START Data shown

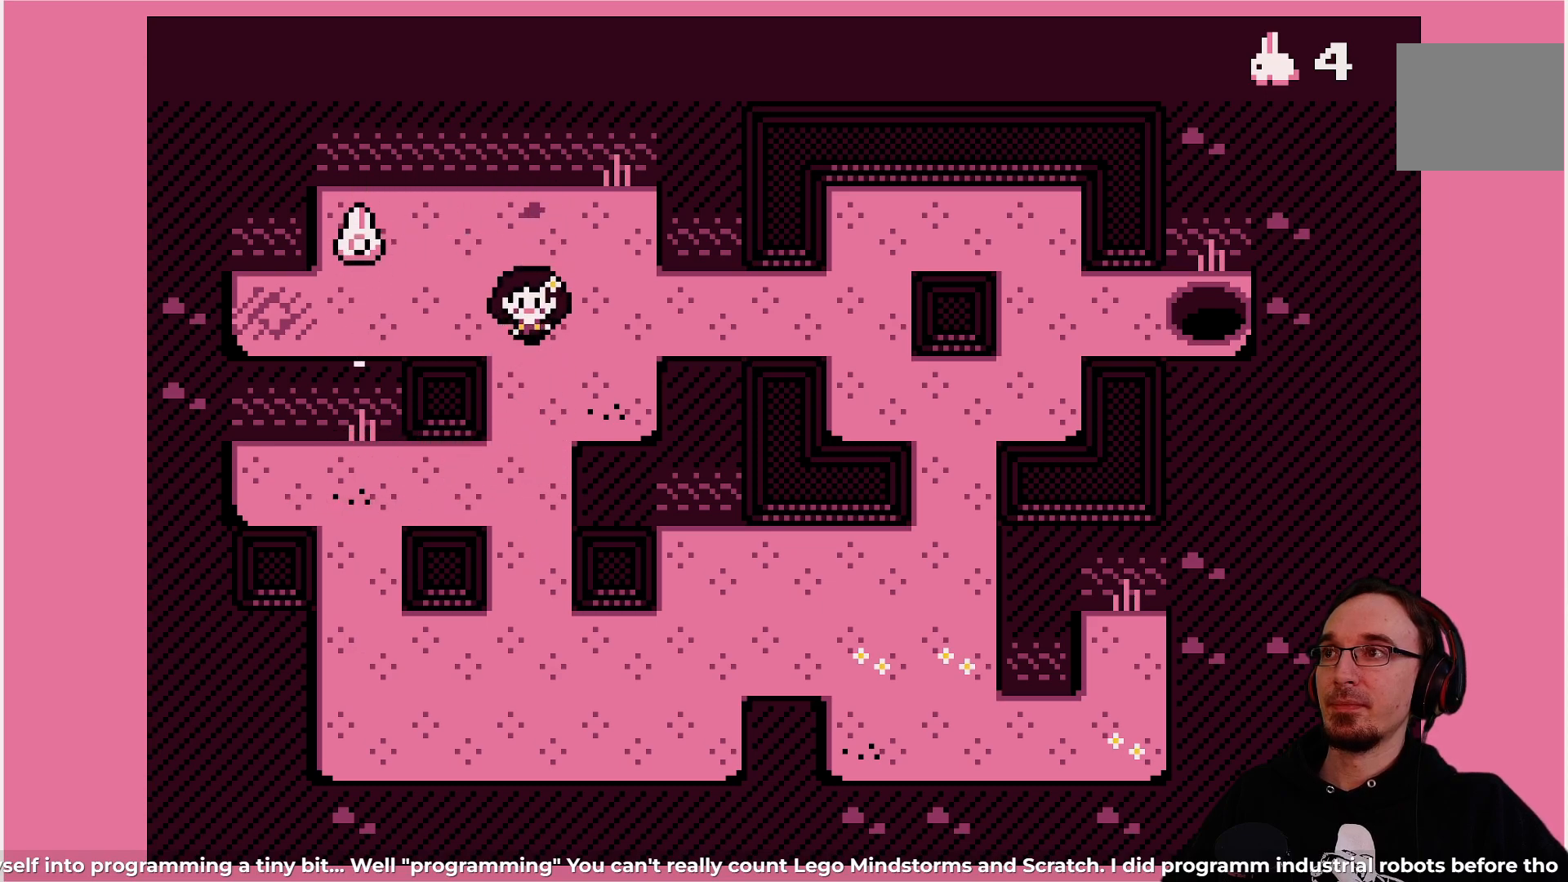
{"buttons": [], "left_stick": "center", "events": [[183, "DPAD_LEFT", "down"], [217, "DPAD_LEFT", "up"]]}
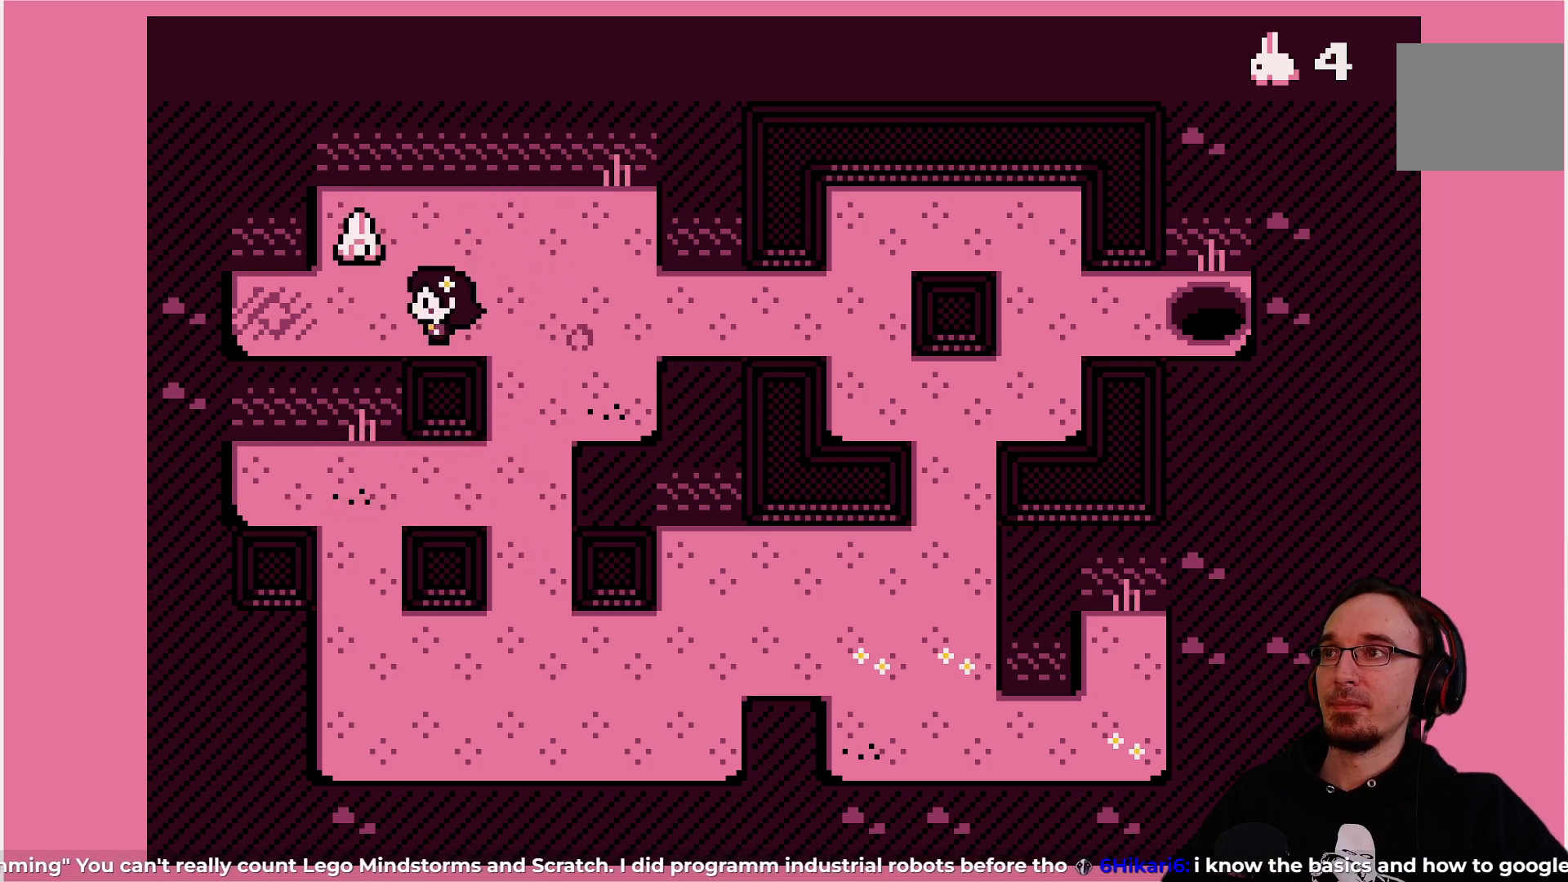
{"buttons": [], "left_stick": "center", "events": [[183, "DPAD_UP", "down"], [267, "DPAD_UP", "up"]]}
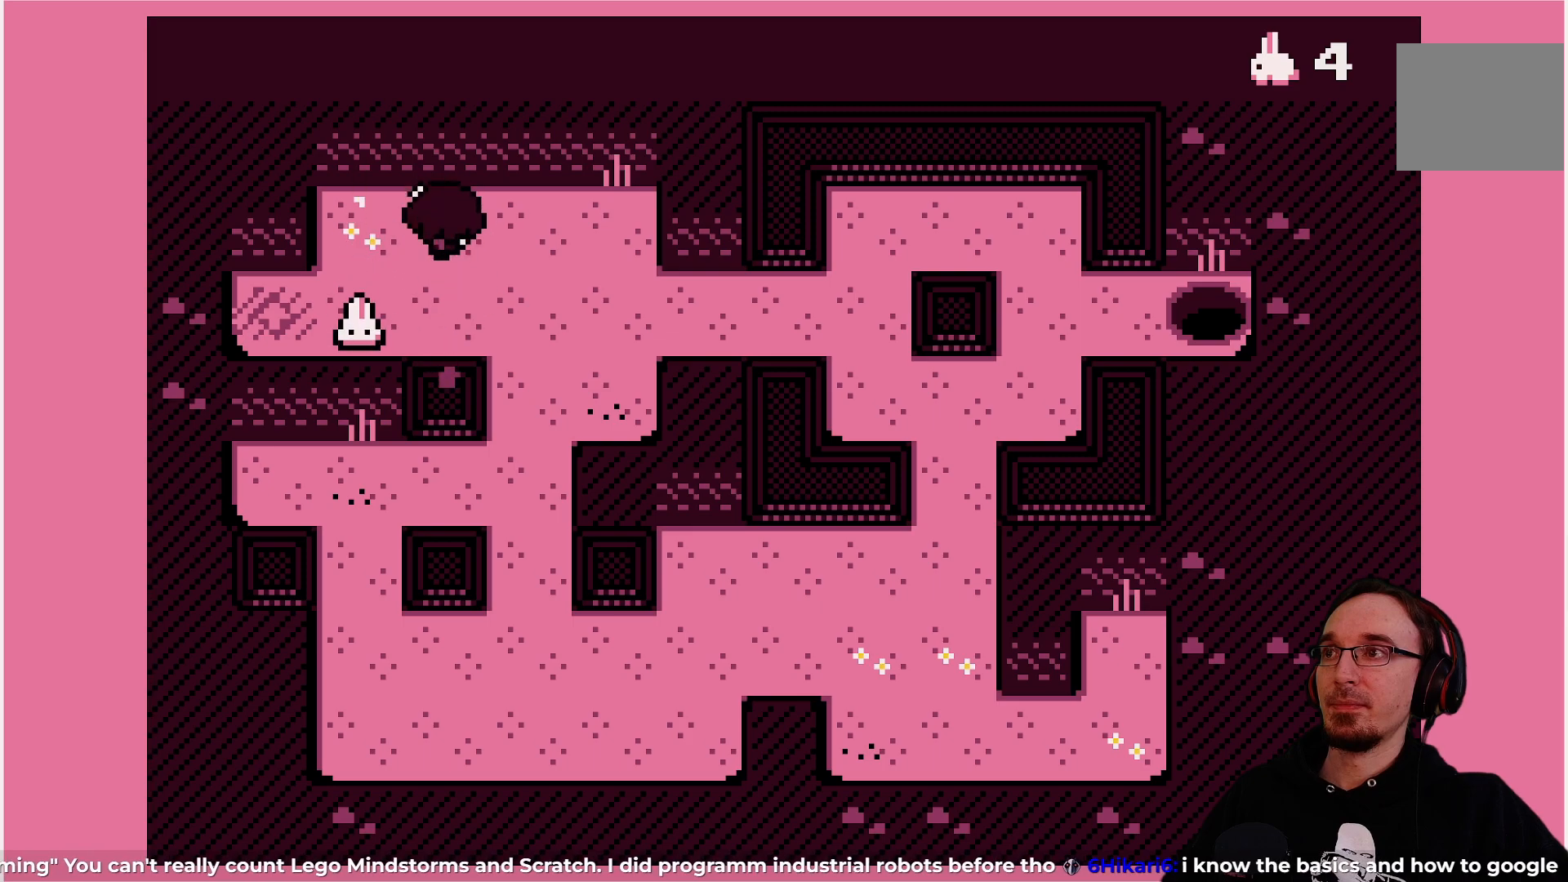
{"buttons": [], "left_stick": "center", "events": [[150, "DPAD_LEFT", "down"], [217, "DPAD_LEFT", "up"]]}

END Data shown

— Problem statement —
Make an exact copy of the listing, with no images in it.

— Task response —
{"buttons": [], "left_stick": "center", "events": [[183, "DPAD_LEFT", "down"], [217, "DPAD_LEFT", "up"]]}
{"buttons": [], "left_stick": "center", "events": [[183, "DPAD_UP", "down"], [267, "DPAD_UP", "up"]]}
{"buttons": [], "left_stick": "center", "events": [[150, "DPAD_LEFT", "down"], [217, "DPAD_LEFT", "up"]]}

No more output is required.